3. Communication in the 60 Ghz Band

The use of the 60 GHz frequency for wireless communication goes back to 2001 when the US regulator (FCC) adopted rules for unlicensed operations in the 57 to 64 GHz band for commercial and public use. Radios operating in the 60 GHz band have some unique characteristics that make them different to radios operating in the traditional 2.4/5 GHz bands. Using 60 Ghz leads to smaller sizes of RF components, enabling a more compact realization of an array structure, which in turn offers larger antenna gain with high directivity. Furthermore, oxygen absorption attenuates 60 GHz signals such that they cannot travel far beyond their intended path. These properties can also help reduce interference among terminals, enhance data security and, very importantly, enable the spectrum to be re-used in dense deployment scenarios. The 60 GHz band also allows very high data rate communication in applications such as video conferencing, media streaming and gaming.
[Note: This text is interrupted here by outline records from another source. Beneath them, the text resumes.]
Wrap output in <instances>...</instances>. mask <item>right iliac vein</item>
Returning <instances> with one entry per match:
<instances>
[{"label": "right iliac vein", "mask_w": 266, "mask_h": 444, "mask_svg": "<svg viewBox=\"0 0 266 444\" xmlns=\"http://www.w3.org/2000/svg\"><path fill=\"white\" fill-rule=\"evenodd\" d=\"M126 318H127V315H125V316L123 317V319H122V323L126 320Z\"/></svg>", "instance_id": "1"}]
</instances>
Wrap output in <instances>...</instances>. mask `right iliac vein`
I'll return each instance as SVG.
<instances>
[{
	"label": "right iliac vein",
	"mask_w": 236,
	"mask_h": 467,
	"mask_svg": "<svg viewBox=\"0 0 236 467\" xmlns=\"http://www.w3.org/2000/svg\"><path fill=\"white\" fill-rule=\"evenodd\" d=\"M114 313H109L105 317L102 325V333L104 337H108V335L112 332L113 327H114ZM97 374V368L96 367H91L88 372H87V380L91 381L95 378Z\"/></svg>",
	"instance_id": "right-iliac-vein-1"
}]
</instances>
Zhen Gao et al. in [12] stated that mmWave is suitable for backhaul links in ultra-dense wireless networks due to several unique properties: having a high capacity, being inexpensive and small form factor equipment, and having an immunity to interference. More recently, research has been conducted on the use of this technology to support densely meshed wireless backhauls as shown in Figure 2. The work in [13] studied the performance of a mmWave meshed backhaul deployment in a district of Barcelona. The links between nodes in the network were based on IEEE 802.11ad technology at 60 GHz. The work demonstrated the viability of the technology over multiple hops and showed the influence the number of gateways (POPs) and the number of radio channels available has on performance.
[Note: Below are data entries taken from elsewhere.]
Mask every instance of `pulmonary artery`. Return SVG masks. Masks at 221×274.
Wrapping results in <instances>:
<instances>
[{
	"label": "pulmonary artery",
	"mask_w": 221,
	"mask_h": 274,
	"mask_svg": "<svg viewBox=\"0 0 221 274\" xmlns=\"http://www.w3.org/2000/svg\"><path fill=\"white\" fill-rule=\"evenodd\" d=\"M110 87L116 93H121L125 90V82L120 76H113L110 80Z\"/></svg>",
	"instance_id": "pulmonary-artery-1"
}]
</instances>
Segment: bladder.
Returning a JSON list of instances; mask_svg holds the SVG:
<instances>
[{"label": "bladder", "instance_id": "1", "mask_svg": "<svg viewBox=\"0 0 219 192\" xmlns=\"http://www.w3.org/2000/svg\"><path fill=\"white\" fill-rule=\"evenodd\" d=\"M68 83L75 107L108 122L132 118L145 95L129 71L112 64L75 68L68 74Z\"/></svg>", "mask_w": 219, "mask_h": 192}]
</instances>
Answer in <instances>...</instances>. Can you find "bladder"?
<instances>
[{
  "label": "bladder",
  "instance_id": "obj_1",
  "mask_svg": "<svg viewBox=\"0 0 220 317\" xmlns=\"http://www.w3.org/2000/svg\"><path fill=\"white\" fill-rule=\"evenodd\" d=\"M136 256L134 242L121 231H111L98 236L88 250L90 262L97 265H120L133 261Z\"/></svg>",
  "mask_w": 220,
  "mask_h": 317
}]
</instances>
Further work in [14] addresses the challenges and the properties of mmWave communications for 5G to support the re-design of protocols and architectures; specifically, interference management and spatial re-use. For a high-level view of 5G fronthaul and backhaul wireless transport over mmWave the reader is referred to [15]. To further promote the development of mmWave communications, many other projects are currently evaluating this technology in the UK including the Liverpool 5G Testbed [16], the 5G Smart Tourism project [17] and the Worcestershire 5G Consortium Overview project [18], to name only three.

IEEE 802.11ad, also known as WiGig, is an enhancement to the 802.11 standard that enables multi-gigabit wireless communication in the 60 GHz unlicensed band [19]. The current IEEE 802.11ac standard can support a maximum of 2.5 Gbps with three 160 MHz channels and 256-QAM data rate. In contrast, the 60 GHz band could provide a maximum throughput of up to 7 Gbps. However, utilizing this spectrum resource comes with challenging propagation characteristics such as strong attenuation from obstacles and huge path loss. Furthermore, due to severe penetration loss and reflection due to the short wavelength, mmWave communications are generally only feasible in line of sight (LoS) environments. To overcome these drawbacks, IEEE 802.11ad provides a robust modulation and coding scheme and link adaptation mechanism to optimize throughput and minimize packet and bit error rate. In addition, the standard defines a directional communication scheme that takes advantage of beamforming antenna gain to cope with the increased attenuation in the 60 GHz band [20].

3.1. Modulation and Coding Scheme

The modulation and coding scheme (MCS) index value summarizes the modulation type (e.g., BPSK, QPSK, 16QAM) and the coding rate that is used in a given physical resource block (PRB). Typically, a higher MCS index offers a higher spectral efficiency (which translates to a higher potential data rate) but requires a higher SNR to support it. Depending on the link quality metrics (LQMs) a node will dynamically choose an appropriate MCS in order to provide the best possible performance.

In the 802.11ad specification, three different PHY modes are defined based on how they can be used. The Control PHY (MCS0) is designed for low SNR operation with low throughput communication (27.5 Mbps) and is mainly used during the beamforming training (BF) phase. The Single Carrier (SC) PHY enables a power efficient and low complexity transceiver implementation. It provides a good trade-off between average throughput and energy efficiency. SC-PHY defines MCS 1–12, of which MCS 1–4 are mandatory modes to be implemented in all devices for interoperability [21]. MCS 13–24 provides the maximum 802.11ad data rates up to 6.76 Gbps and adopts orthogonal frequency-division multiplexing (OFDM) technology, which is very efficient in multipath environments [21]. However, its implementation is complex and therefore targets devices with less stringent power and design constraints. Finally, the DMG low-power SC-PHY with MCS 25-31 is an optional SC mode that can provide lower processing power by using Reed–Solomon instead of low-density parity check (LDPC) codes [22,23].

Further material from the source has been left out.